Detroit Pistons memulai pertandingan keempat melawan Orlando Magic dengan rencana sederhana: memberikan umpan post-up kepada pemain tengah mereka. Namun, strategi itu langsung dipatahkan oleh Magic. Duncan Robinson melakukan backscreen terhadap Wendell Carter Jr., memaksa Desmond Bane untuk beralih menjaga Jalen Duren.
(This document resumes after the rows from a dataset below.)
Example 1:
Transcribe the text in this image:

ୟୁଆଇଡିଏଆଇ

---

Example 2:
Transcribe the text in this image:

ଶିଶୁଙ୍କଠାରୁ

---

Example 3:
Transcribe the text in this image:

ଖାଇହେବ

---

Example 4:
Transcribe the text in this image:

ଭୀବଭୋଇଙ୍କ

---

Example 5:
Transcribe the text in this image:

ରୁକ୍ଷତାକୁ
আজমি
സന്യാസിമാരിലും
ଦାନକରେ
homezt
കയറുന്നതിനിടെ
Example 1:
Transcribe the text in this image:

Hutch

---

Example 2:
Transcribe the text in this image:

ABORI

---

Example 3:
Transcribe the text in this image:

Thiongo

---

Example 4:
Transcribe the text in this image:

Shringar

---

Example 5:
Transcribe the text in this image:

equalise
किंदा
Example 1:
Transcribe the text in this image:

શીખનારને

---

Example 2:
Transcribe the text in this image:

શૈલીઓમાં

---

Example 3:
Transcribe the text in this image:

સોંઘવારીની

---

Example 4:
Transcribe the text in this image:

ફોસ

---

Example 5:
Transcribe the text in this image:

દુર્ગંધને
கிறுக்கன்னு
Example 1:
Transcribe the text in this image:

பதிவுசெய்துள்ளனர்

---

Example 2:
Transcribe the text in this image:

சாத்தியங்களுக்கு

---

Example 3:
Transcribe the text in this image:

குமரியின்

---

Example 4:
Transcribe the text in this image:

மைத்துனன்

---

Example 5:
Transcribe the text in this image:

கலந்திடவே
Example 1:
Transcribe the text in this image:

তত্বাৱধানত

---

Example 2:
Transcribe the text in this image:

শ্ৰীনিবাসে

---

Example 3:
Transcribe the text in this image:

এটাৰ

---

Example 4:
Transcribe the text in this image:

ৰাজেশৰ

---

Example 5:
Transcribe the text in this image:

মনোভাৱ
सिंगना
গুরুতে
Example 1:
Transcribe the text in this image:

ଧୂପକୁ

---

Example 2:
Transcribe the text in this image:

Duren sebelumnya menjadi sorotan karena performa buruk Pistons di tiga pertandingan awal. Ia dianggap gagal memenuhi harapan sebagai pemain fisik andalan tim. Pistons berharap Duren bisa menjadi ancaman di area paint, tetapi Magic justru memanfaatkan kelemahannya.
Alih-alih memberikan umpan mudah, Bane berhasil merebut bola dari Duren. Magic kemudian langsung melakukan serangan balik dan Carter Jr. mencetak tiga angka tanpa perlawanan. Momen ini mencerminkan jalannya pertandingan: Pistons kesulitan menjalankan strategi sederhana, sementara Magic mendominasi dengan permainan modern yang lebih efisien.
Magic memenangkan pertandingan keempat dengan skor 94-88, membawa keunggulan seri 3-1 atas Pistons yang merupakan unggulan teratas di Wilayah Timur. Kemenangan ini semakin memperkuat posisi Magic sebagai tim yang lebih siap menghadapi tantangan postseason.
Perbedaan Strategi yang Menentukan
Pistons mengandalkan permainan fisik dan post-up untuk Duren, tetapi strategi tersebut mudah dibaca dan dipatahkan oleh pertahanan Magic. Sebaliknya, Magic menerapkan permainan yang lebih fleksibel, dengan Carter Jr. yang mampu mencetak tiga angka dari luar area paint. Hal ini menunjukkan perbedaan pendekatan dalam menghadapi pertandingan penting di NBA.
Kemenangan Magic dalam seri ini juga menegaskan bahwa mereka adalah tim yang lebih siap secara taktis. Sementara Pistons masih mencari cara untuk memaksimalkan potensi pemain-pemainnya, Magic justru tampil lebih solid dan terorganisir.